[Extracted records]
########

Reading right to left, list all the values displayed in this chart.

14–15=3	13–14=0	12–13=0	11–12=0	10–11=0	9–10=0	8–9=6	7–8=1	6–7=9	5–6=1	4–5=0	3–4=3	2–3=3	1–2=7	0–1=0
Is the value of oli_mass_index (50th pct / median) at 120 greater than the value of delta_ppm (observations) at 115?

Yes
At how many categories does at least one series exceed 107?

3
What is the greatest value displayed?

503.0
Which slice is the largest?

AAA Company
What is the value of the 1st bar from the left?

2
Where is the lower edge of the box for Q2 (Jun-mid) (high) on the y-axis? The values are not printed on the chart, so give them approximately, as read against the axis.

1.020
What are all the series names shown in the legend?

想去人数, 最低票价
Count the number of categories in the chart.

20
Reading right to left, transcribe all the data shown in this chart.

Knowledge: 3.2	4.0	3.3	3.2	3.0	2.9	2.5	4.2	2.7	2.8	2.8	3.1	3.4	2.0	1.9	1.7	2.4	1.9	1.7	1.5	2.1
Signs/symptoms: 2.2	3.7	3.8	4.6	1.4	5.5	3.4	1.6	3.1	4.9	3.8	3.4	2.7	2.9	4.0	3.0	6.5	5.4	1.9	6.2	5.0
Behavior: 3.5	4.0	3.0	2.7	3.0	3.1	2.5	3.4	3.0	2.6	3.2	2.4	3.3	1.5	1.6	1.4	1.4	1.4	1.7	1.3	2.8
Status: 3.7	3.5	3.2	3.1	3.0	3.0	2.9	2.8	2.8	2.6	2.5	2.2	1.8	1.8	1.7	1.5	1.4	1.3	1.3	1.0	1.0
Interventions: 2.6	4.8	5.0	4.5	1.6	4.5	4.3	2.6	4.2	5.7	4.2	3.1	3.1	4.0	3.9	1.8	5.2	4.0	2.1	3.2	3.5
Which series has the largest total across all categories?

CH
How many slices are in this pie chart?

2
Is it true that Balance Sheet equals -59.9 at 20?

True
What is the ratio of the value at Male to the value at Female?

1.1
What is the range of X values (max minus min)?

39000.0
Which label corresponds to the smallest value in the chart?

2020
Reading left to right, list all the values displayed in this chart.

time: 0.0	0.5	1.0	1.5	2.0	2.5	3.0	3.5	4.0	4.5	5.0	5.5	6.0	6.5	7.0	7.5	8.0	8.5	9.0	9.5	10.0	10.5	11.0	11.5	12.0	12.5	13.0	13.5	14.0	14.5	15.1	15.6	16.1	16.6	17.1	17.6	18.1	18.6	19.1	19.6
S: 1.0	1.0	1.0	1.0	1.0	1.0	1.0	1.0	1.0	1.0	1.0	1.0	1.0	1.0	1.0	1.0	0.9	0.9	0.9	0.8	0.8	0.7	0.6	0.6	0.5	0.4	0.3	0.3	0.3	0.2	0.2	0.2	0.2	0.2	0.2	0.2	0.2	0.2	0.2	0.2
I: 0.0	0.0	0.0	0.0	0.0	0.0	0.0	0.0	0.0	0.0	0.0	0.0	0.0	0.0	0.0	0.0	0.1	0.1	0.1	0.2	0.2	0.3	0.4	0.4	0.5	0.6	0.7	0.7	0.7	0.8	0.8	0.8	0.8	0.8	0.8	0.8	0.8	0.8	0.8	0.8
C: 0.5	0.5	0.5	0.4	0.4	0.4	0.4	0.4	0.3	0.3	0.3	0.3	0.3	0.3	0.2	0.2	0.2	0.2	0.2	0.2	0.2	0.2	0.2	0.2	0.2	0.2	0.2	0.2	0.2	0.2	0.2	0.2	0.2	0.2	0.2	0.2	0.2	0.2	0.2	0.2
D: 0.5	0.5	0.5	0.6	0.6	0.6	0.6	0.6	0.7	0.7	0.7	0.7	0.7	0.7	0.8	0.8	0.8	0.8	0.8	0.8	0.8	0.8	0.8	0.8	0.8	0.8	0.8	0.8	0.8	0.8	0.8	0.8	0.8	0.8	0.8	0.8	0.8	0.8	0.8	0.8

########

**DESCRIPTION OF THE TASK:**
Rewrite the listing above with each "chart" replaced by "graph", keeping everything else the same.

**OUTPUT BELOW:**
Reading right to left, list all the values displayed in this graph.

14–15=3	13–14=0	12–13=0	11–12=0	10–11=0	9–10=0	8–9=6	7–8=1	6–7=9	5–6=1	4–5=0	3–4=3	2–3=3	1–2=7	0–1=0
Is the value of oli_mass_index (50th pct / median) at 120 greater than the value of delta_ppm (observations) at 115?

Yes
At how many categories does at least one series exceed 107?

3
What is the greatest value displayed?

503.0
Which slice is the largest?

AAA Company
What is the value of the 1st bar from the left?

2
Where is the lower edge of the box for Q2 (Jun-mid) (high) on the y-axis? The values are not printed on the graph, so give them approximately, as read against the axis.

1.020
What are all the series names shown in the legend?

想去人数, 最低票价
Count the number of categories in the graph.

20
Reading right to left, transcribe all the data shown in this graph.

Knowledge: 3.2	4.0	3.3	3.2	3.0	2.9	2.5	4.2	2.7	2.8	2.8	3.1	3.4	2.0	1.9	1.7	2.4	1.9	1.7	1.5	2.1
Signs/symptoms: 2.2	3.7	3.8	4.6	1.4	5.5	3.4	1.6	3.1	4.9	3.8	3.4	2.7	2.9	4.0	3.0	6.5	5.4	1.9	6.2	5.0
Behavior: 3.5	4.0	3.0	2.7	3.0	3.1	2.5	3.4	3.0	2.6	3.2	2.4	3.3	1.5	1.6	1.4	1.4	1.4	1.7	1.3	2.8
Status: 3.7	3.5	3.2	3.1	3.0	3.0	2.9	2.8	2.8	2.6	2.5	2.2	1.8	1.8	1.7	1.5	1.4	1.3	1.3	1.0	1.0
Interventions: 2.6	4.8	5.0	4.5	1.6	4.5	4.3	2.6	4.2	5.7	4.2	3.1	3.1	4.0	3.9	1.8	5.2	4.0	2.1	3.2	3.5
Which series has the largest total across all categories?

CH
How many slices are in this pie graph?

2
Is it true that Balance Sheet equals -59.9 at 20?

True
What is the ratio of the value at Male to the value at Female?

1.1
What is the range of X values (max minus min)?

39000.0
Which label corresponds to the smallest value in the graph?

2020
Reading left to right, list all the values displayed in this graph.

time: 0.0	0.5	1.0	1.5	2.0	2.5	3.0	3.5	4.0	4.5	5.0	5.5	6.0	6.5	7.0	7.5	8.0	8.5	9.0	9.5	10.0	10.5	11.0	11.5	12.0	12.5	13.0	13.5	14.0	14.5	15.1	15.6	16.1	16.6	17.1	17.6	18.1	18.6	19.1	19.6
S: 1.0	1.0	1.0	1.0	1.0	1.0	1.0	1.0	1.0	1.0	1.0	1.0	1.0	1.0	1.0	1.0	0.9	0.9	0.9	0.8	0.8	0.7	0.6	0.6	0.5	0.4	0.3	0.3	0.3	0.2	0.2	0.2	0.2	0.2	0.2	0.2	0.2	0.2	0.2	0.2
I: 0.0	0.0	0.0	0.0	0.0	0.0	0.0	0.0	0.0	0.0	0.0	0.0	0.0	0.0	0.0	0.0	0.1	0.1	0.1	0.2	0.2	0.3	0.4	0.4	0.5	0.6	0.7	0.7	0.7	0.8	0.8	0.8	0.8	0.8	0.8	0.8	0.8	0.8	0.8	0.8
C: 0.5	0.5	0.5	0.4	0.4	0.4	0.4	0.4	0.3	0.3	0.3	0.3	0.3	0.3	0.2	0.2	0.2	0.2	0.2	0.2	0.2	0.2	0.2	0.2	0.2	0.2	0.2	0.2	0.2	0.2	0.2	0.2	0.2	0.2	0.2	0.2	0.2	0.2	0.2	0.2
D: 0.5	0.5	0.5	0.6	0.6	0.6	0.6	0.6	0.7	0.7	0.7	0.7	0.7	0.7	0.8	0.8	0.8	0.8	0.8	0.8	0.8	0.8	0.8	0.8	0.8	0.8	0.8	0.8	0.8	0.8	0.8	0.8	0.8	0.8	0.8	0.8	0.8	0.8	0.8	0.8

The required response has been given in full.